Work item: Given the records below, would you repeat exactly the lines that begin at the one containing "left shoulder: (296, 342)" and end at the one containing "left elbow: (432, 441)", inclusive?

Source material:
++++++
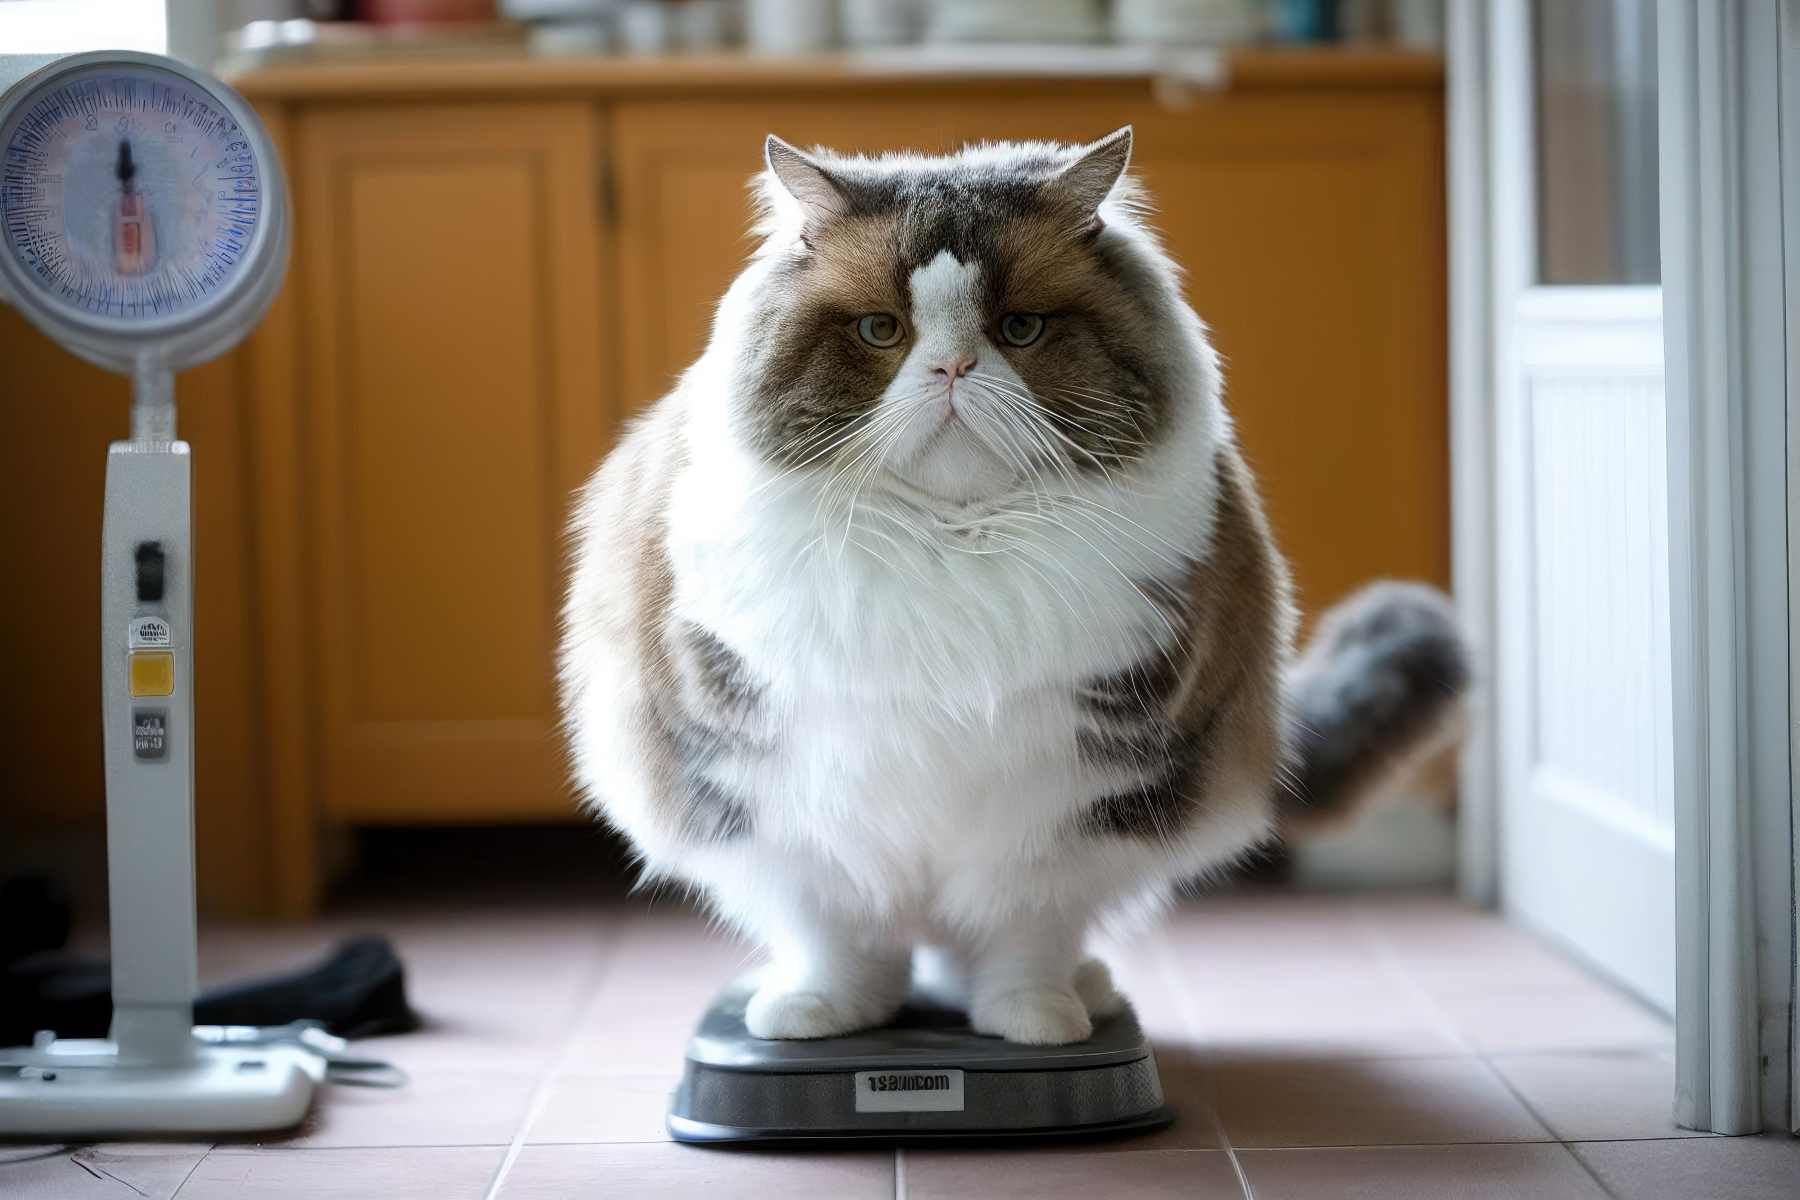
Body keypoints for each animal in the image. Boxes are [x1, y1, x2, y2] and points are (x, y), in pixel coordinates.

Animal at [558, 129, 1461, 1043]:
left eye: (1019, 328)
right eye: (882, 329)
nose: (953, 367)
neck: (954, 546)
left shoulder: (1073, 802)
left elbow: (1025, 931)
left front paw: (1035, 1019)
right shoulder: (773, 794)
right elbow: (839, 935)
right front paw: (822, 1011)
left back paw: (1080, 994)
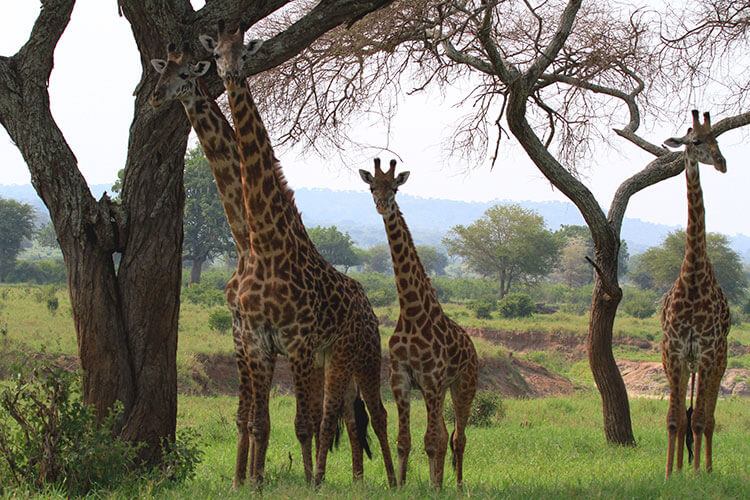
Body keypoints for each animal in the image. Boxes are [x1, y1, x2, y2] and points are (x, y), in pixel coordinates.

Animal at [200, 24, 400, 488]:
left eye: (245, 51)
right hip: (330, 358)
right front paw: (252, 483)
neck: (265, 247)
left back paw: (387, 479)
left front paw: (307, 480)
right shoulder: (257, 340)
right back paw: (357, 478)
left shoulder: (296, 342)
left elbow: (302, 422)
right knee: (349, 416)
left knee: (369, 414)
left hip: (354, 354)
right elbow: (258, 420)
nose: (231, 74)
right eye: (216, 54)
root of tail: (367, 302)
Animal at [362, 158, 478, 486]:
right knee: (444, 435)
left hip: (464, 385)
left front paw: (434, 487)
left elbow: (432, 441)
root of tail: (472, 346)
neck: (412, 312)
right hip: (440, 390)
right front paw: (402, 486)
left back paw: (458, 486)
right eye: (372, 187)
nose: (382, 204)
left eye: (395, 187)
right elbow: (405, 441)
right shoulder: (401, 379)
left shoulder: (431, 380)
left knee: (458, 438)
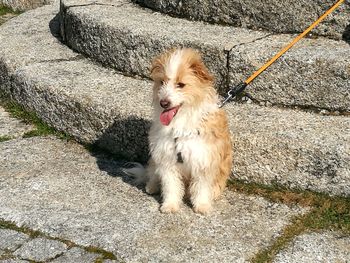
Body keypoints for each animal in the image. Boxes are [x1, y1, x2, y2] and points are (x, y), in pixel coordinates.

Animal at [145, 48, 232, 216]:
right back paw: (151, 186)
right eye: (162, 82)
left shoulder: (203, 159)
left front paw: (202, 205)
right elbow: (170, 186)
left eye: (181, 84)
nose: (164, 103)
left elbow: (202, 187)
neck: (181, 122)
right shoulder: (167, 159)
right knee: (153, 174)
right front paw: (170, 205)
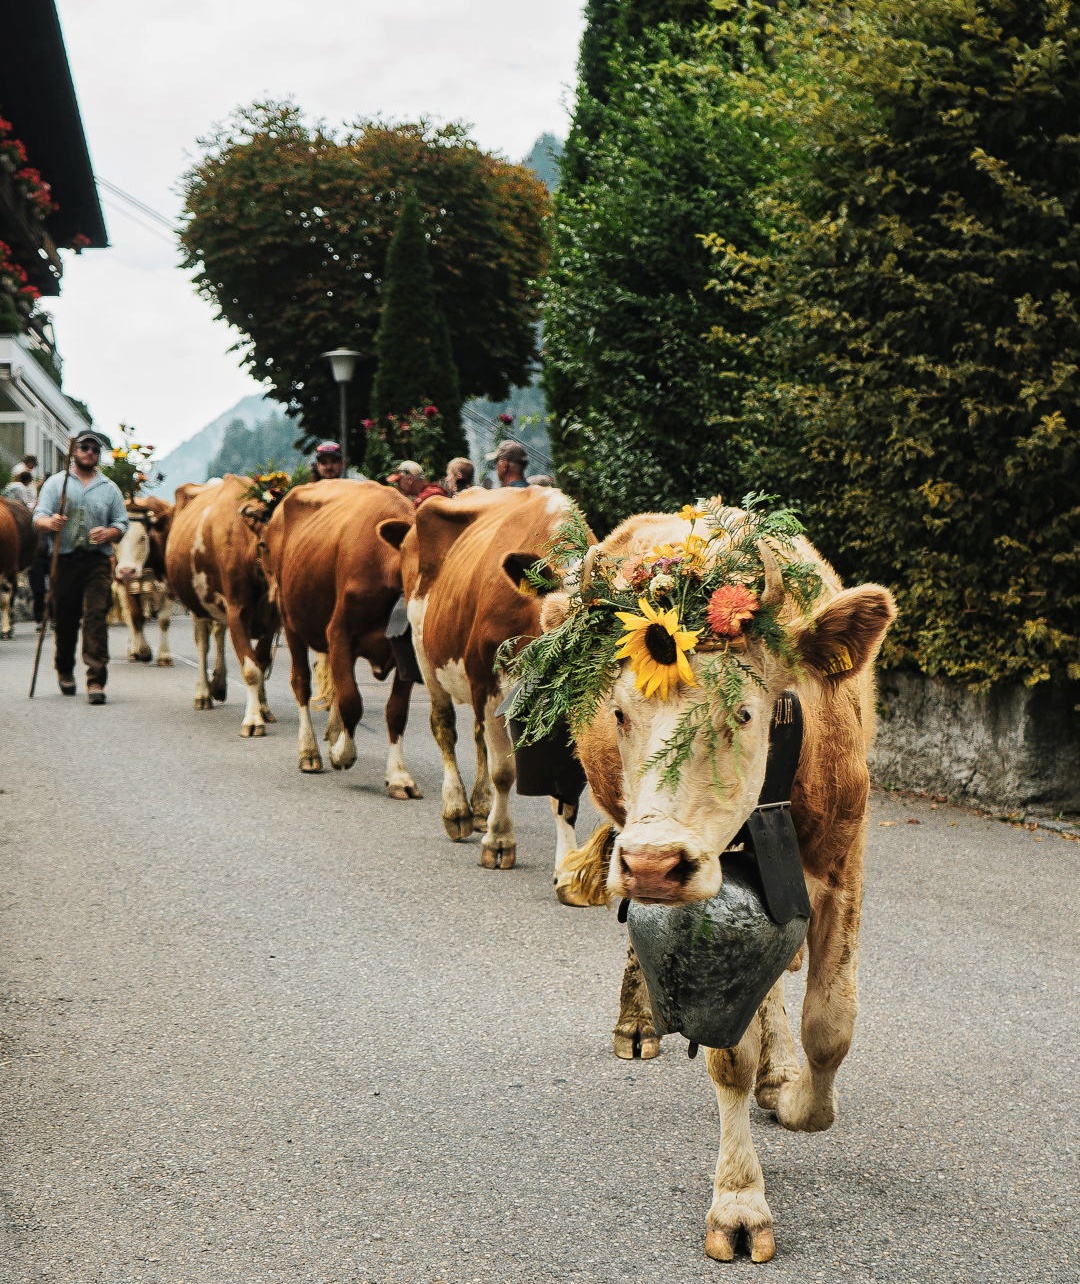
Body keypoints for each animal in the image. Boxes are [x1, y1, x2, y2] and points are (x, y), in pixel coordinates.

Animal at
++++++
Solution below:
left shoulder: (296, 342)
left elbow: (302, 422)
right knee: (349, 416)
left knee: (369, 414)
left hip: (354, 354)
right elbow: (258, 420)
nose: (231, 74)
right eye: (216, 54)
root of tail: (367, 302)
Animal at [362, 158, 478, 486]:
right knee: (444, 435)
left hip: (464, 385)
left front paw: (434, 487)
left elbow: (432, 441)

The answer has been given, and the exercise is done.